According to Sophie in’t Veld (ALDE, NL), “we have tolerated this situation for many many years and asked the Commission to solve it, but it did not react.” So, “why give more time now to the US and the Commission to solve this? For me we can suspend the Safe Harbour agreement today and ask the Commission, the US and companies to start working for a real solution.”
“Big data business say thank-you while EU citizens and consumers lose trust in their governments,” said Jan Albrecht (Greens/EFA, DE). “If we don’t stop the circumvention of EU laws by US companies and cancel Safe Harbour, we will not only lose the sovereignty of the European Union but also the trust of citizens in the EU.”
“The agreement says that it can be suspended if it is not properly implemented,” commented Cornelia Ernst (GUE/NGL, DE). “Safe Harbour is in principle a good thing but in practice it is pure fuss,” she added, “we need something binding in nature, not something that is blocked by the US.”

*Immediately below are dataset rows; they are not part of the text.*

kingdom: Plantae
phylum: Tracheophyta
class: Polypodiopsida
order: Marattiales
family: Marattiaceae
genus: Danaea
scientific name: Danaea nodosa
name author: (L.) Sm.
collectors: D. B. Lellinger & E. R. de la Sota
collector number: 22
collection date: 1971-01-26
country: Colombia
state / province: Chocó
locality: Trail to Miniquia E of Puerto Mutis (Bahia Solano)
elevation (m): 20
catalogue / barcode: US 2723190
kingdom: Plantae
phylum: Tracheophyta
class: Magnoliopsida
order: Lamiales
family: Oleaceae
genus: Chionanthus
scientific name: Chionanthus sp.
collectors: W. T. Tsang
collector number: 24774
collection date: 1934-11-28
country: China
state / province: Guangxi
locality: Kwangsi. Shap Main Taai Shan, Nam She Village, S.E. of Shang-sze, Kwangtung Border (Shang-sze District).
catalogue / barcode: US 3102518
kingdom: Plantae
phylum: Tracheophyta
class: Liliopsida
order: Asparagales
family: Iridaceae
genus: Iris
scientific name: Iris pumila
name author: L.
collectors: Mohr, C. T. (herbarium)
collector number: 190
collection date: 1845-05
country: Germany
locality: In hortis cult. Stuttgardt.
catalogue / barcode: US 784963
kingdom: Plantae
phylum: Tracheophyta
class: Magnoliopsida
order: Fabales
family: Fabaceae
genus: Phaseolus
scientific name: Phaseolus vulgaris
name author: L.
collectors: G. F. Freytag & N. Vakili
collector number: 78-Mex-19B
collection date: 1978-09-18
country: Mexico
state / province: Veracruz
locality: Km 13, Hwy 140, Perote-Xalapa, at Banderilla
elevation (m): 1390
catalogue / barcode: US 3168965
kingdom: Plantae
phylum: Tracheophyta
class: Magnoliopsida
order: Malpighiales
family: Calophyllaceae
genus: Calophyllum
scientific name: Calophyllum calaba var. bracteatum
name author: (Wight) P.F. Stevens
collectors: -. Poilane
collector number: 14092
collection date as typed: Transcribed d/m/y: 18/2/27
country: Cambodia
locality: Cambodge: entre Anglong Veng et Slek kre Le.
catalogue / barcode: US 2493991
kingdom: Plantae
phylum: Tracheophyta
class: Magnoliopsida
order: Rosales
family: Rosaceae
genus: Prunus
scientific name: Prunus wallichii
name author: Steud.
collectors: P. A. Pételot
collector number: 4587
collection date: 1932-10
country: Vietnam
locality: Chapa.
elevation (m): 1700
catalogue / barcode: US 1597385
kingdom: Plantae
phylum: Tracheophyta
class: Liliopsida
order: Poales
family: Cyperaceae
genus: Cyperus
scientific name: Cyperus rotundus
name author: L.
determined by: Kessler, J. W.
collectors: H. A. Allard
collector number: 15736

“National security services are there to preserve the lives of citizens. In no way [should] basic citizens’ rights be compromised. In fact, these programmes ensure the exact opposite,” stressed Niki Tzavela (EFD, EL).
The European Commission, however, defended its recommendations. “I agree that there are deficiencies …. these are the thirteen ways to improve functioning of Safe Harbour,” Commission vice-president Viviane Reding told MEPs.
“It is a to-do list and it will be up to the US government to recognise the seriousness of the debate,” she pointed out, adding that remedies should be “identified” by Summer 2014. “Then it will be up to the College of Commissioners to determine how these remedies are put in place,” she concluded.